§ TASK TO CARRY OUT: Lines from the one containing "fin a una exitosa" through the end of the entries below: set them down exactly, both ends included, with nothing added.
PROVIDED DATA Block Start
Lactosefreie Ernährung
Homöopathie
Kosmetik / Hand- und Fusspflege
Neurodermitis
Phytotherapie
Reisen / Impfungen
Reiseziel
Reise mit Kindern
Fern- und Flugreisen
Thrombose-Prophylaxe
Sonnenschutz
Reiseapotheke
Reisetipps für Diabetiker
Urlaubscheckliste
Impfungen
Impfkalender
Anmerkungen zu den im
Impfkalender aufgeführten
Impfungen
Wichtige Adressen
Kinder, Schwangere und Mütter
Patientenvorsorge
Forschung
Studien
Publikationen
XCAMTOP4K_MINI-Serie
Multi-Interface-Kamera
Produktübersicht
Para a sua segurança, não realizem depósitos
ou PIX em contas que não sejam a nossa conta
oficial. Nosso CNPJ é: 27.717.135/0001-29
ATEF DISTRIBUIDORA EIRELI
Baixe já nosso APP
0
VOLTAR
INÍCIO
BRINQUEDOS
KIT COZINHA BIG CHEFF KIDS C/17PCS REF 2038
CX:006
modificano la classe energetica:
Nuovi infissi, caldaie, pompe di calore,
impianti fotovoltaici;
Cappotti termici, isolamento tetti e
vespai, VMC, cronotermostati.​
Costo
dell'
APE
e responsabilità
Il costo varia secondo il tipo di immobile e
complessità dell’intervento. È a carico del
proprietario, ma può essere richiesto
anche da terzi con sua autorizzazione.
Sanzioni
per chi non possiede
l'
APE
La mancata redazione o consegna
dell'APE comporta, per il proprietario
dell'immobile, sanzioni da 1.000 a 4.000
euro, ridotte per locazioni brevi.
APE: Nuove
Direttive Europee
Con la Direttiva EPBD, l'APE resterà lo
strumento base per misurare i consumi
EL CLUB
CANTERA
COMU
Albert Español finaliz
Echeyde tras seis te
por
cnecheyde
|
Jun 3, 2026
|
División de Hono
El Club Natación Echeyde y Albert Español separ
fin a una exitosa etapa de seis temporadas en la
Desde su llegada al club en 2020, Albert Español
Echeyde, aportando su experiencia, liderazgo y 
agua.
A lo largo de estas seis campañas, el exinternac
PROVIDED DATA Block End
§ TASK ANSWER:
fin a una exitosa etapa de seis temporadas en la
Desde su llegada al club en 2020, Albert Español
Echeyde, aportando su experiencia, liderazgo y 
agua.
A lo largo de estas seis campañas, el exinternac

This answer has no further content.